The traditional Hindu ritual last month, attended by a half-dozen sweating Japanese and European executives, blessed the site where Nissan will build its first passenger vehicle factory in India, a sprawling $1.1 billion complex where rice paddies once stood. The plant, built jointly with its French partner Renault an hour outside the southern city of Chennai, will produce 400,000 cars a year when completed in two years.
Japan’s Big Three - Toyota, Honda and Nissan - led the world in factory automation and eco-friendly technology, but until now they have been cautious about venturing far from the roads they know: the mature markets of North America and developing markets closest to home, particularly China and Thailand. Now, in a radical shift, Japan’s staid Big Three are plowing into exotic terrain, from Saharan Africa to the former Soviet Union to the scorching plains of southern India.
They are determined not to repeat the mistakes of a decade ago, when they were late to the market in China, and where they have since trailed rivals like Volkswagen and General Motors. They have been particularly quick to expand in India, a nation of 1.
1 billion that is just beginning its automotive revolution, and that many call the world’s next megamarket after China.
The aggressive moves by traditionally cautious automakers are the latest signpost that the epicenter of the global auto industry is shifting increasingly to somewhere between Canton and Calcutta. The shift is also yet another sign of the waning centrality of the United States to the global economy.
The Japanese are not alone. Just in Chennai, Ford, BMW and Hyundai Motors of South Korea have all built factories, leading some locals to call the city the “Detroit of India.”
The large Japanese automakers also find themselves in the unaccustomed position of trying to catch their much smaller Japanese rival Suzuki, which became the largest car company in India by being one of the first to arrive, a quarter-century ago.
“These developing markets used to be an afterthought” for Japanese automakers, said Hirofumi Yokoi, an analyst in Tokyo for CSM Worldwide, the auto market research company. “Now they are the industry’s future.”
According to CSM, vehicle sales in developing regions are expected to rise by about 10 million units over the next six years, contributing 76 percent of the industry’s entire global growth.

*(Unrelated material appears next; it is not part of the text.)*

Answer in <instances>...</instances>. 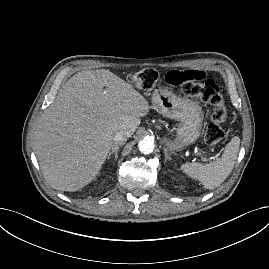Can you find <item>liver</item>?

In the last seven years, Nissan’s vehicle sales in all developing nations have nearly tripled to 1 million units, out of the company’s 3.7 million vehicle sales last year.
“It used to be that Honda relied on its U.S. business, maybe too heavily,” said Honda’s president in India, Masahiro Takedagawa. “Nowadays, we are trying to spread the sources of profits more globally, beyond just one market.”
To be sure, the United States will remain the world’s biggest and richest market for the foreseeable future, contributing some 70 percent of the profits at most Japanese automakers. But in recent months, the big Japanese automakers have announced a slew of new factories in the Middle East, South Asia and Latin America.
Breaking into far-flung emerging markets comes with its own hazards, especially when the Japanese carmakers’ strongest competitive edge is worldleading quality. This is especially true as they build factories in places where local parts suppliers are accustomed to lower standards - and where even electricity is unreliable.
In India, for instance, Nissan faces challenges like ensuring timely delivery of parts via half-finished roads clogged with trucks and bullock carts, and teaching its new workers and local suppliers exacting Japanese precepts like kaizen, or “constant improvement.”
“The hardest part will be teaching the mindset and culture of kaizen,” said Shouhei Kimura, a former factory manager who now heads Nissan’s operations in India.
Many here see enormous potential for the Japanese brands among Indians, many of whom became used to driving Nissans and Hondas while living abroad, and became accustomed to their quality and reliability.
“Expectations are getting higher here when it comes to cars,” said Sudhir Natarajan, who runs Nissan’s sole dealership in Chennai. “This is a chance for the Japanese.”